Records from a data source:
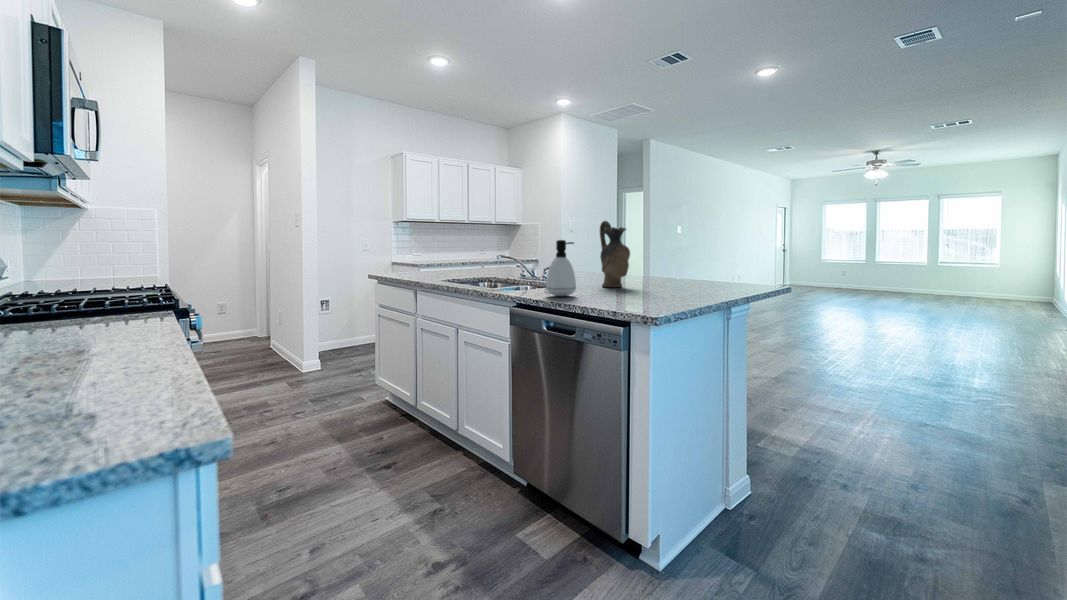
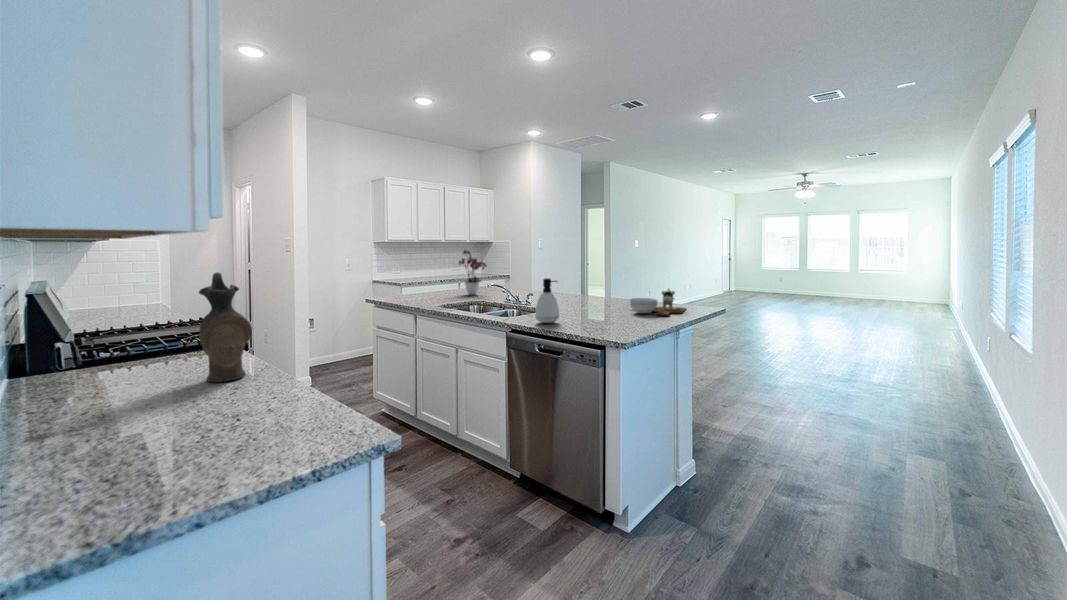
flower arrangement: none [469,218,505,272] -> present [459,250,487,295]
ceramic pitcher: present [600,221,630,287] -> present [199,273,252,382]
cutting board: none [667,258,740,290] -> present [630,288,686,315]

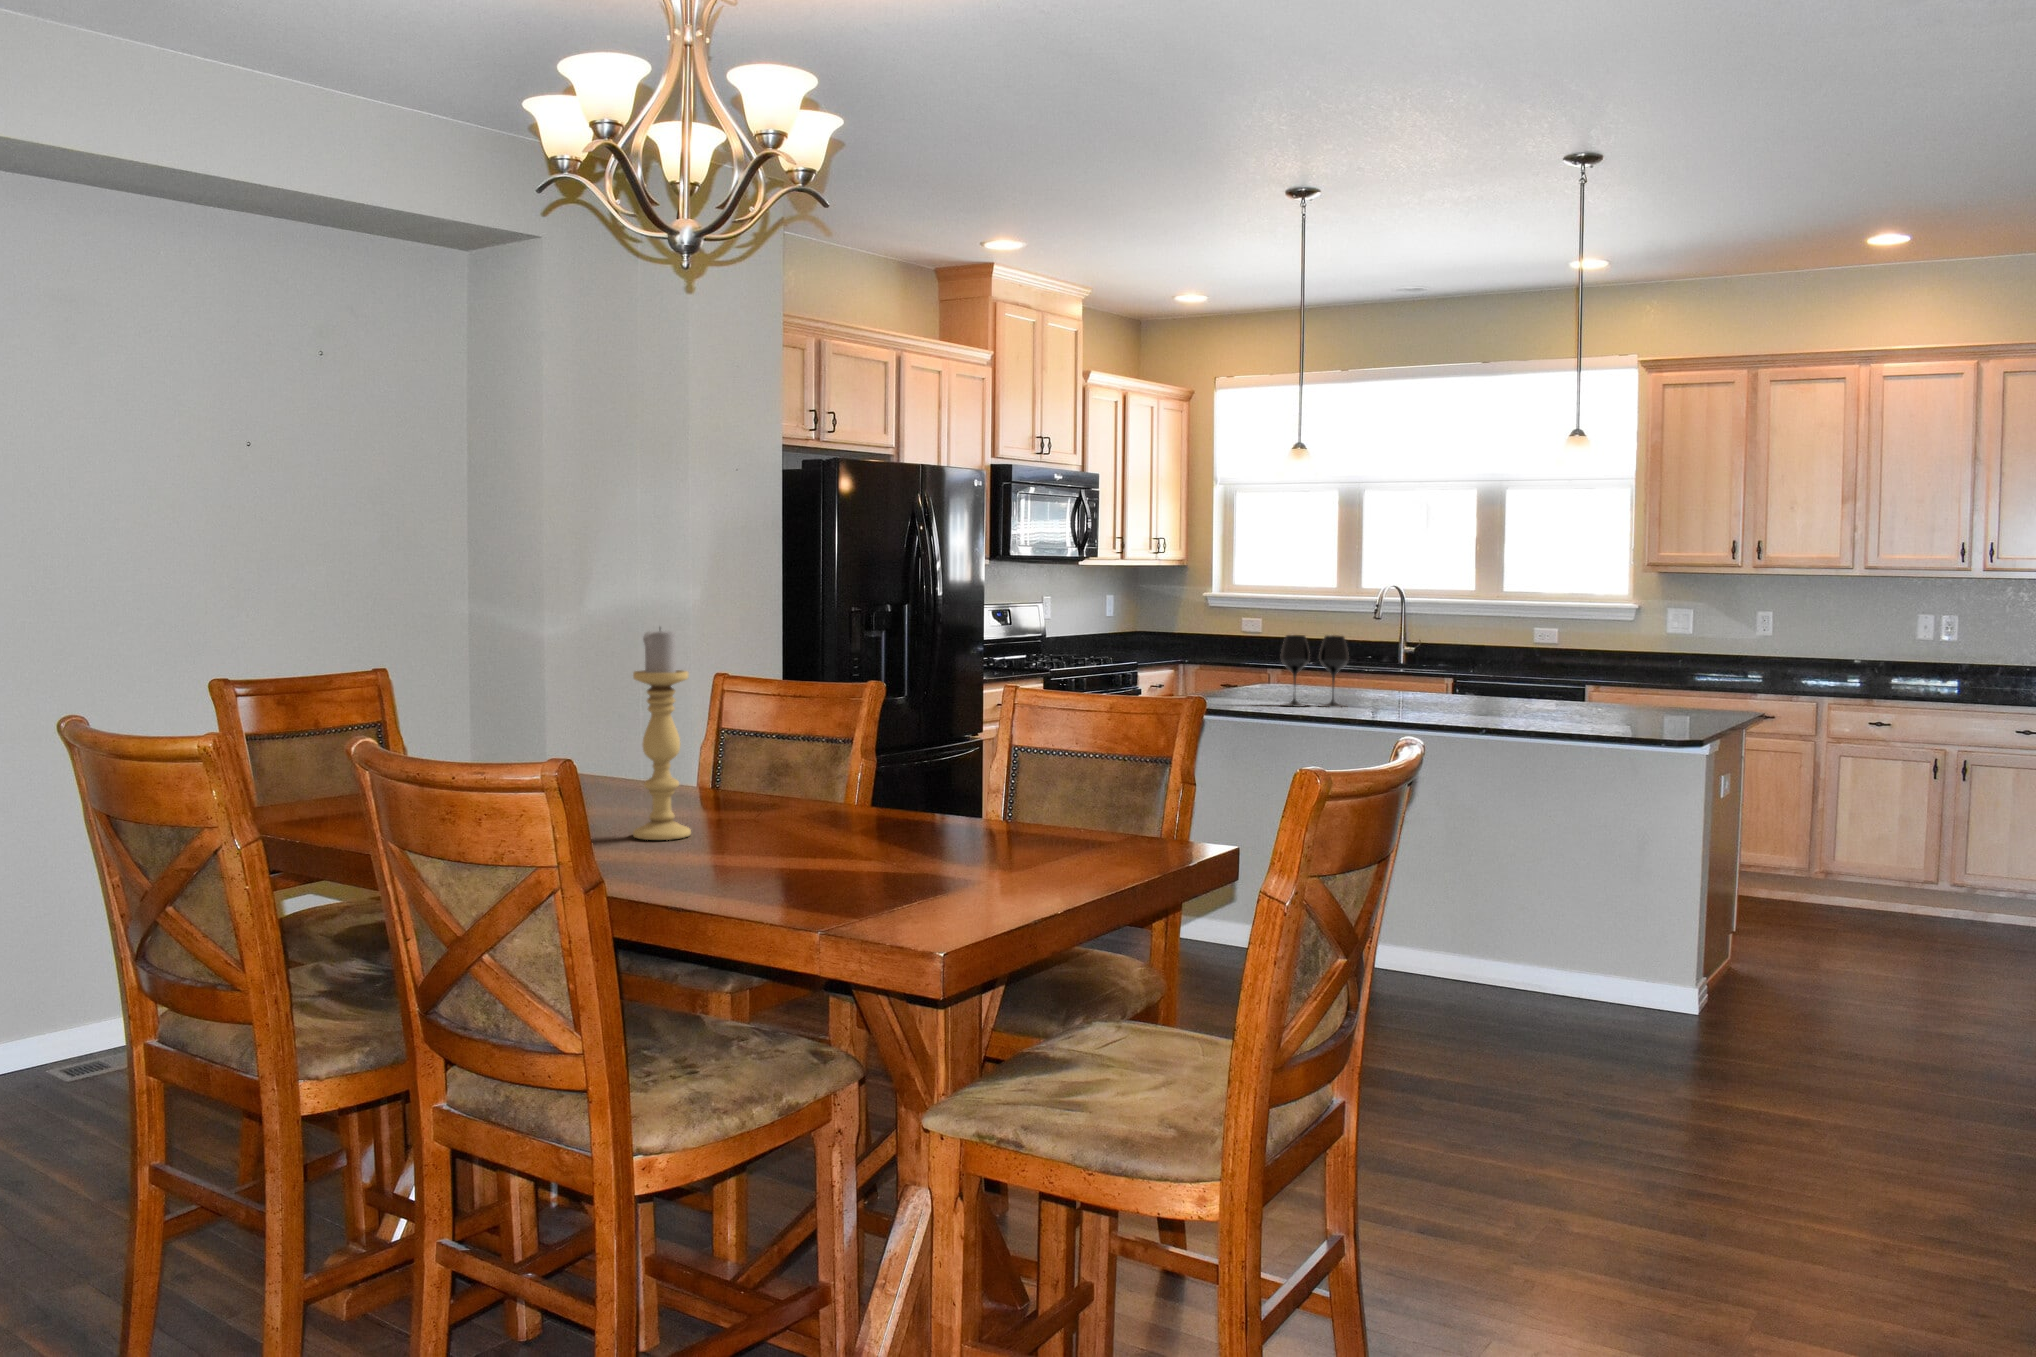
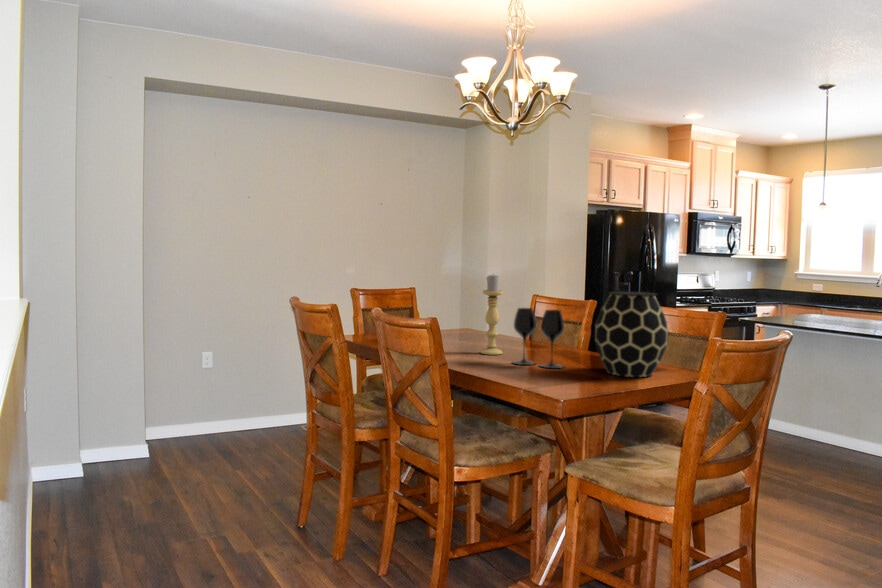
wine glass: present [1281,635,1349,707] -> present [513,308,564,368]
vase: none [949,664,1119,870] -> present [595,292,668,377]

- [Directive]:
Beginning at the line that contains "cutting board: none", give the remaining lines of the records again exactly, through the last one. Leave out pictures.

- [Response box]:
cutting board: none [667,258,740,290] -> present [630,288,686,315]

wine glass: present [1281,635,1349,707] -> present [513,308,564,368]
vase: none [949,664,1119,870] -> present [595,292,668,377]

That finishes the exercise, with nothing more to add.